Reproduce the following material word for word, leaving out the pictures.
═══
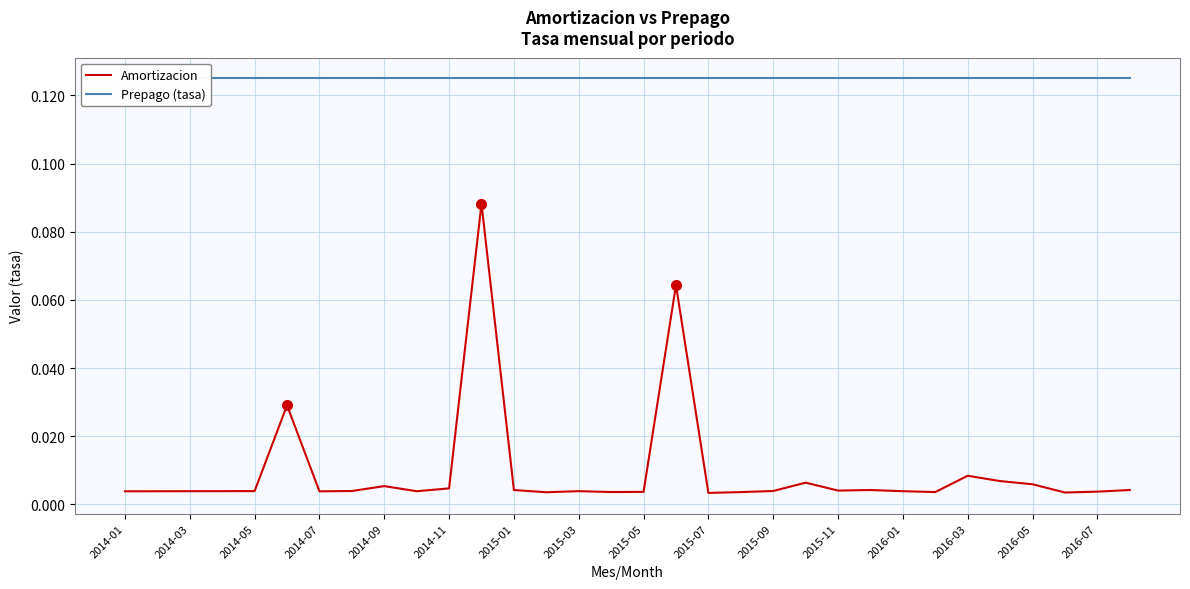

True or false: Amortizacion and Prepago (tasa) intersect in this chart.

False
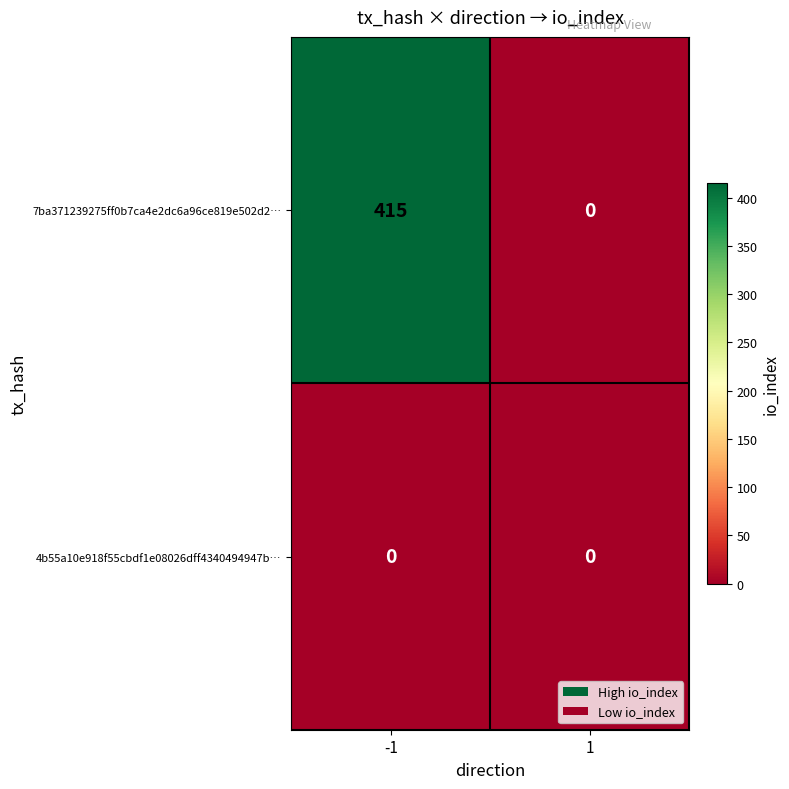

Count the number of data series in this chart.

2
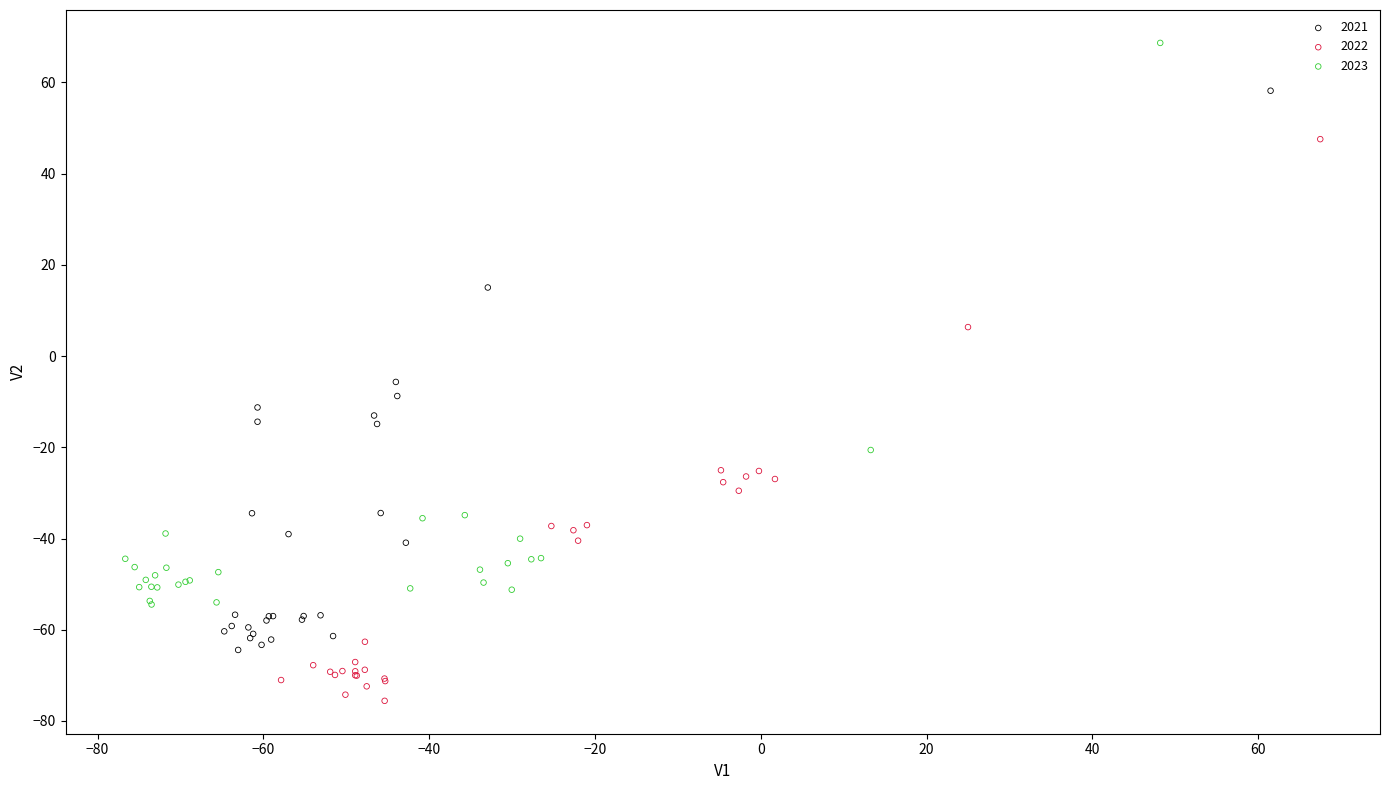

Which series contains the lowest Y value?

2022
═══
* ANSWER:
True or false: Amortizacion and Prepago (tasa) intersect in this chart.

False

Count the number of data series in this chart.

2

Which series contains the lowest Y value?

2022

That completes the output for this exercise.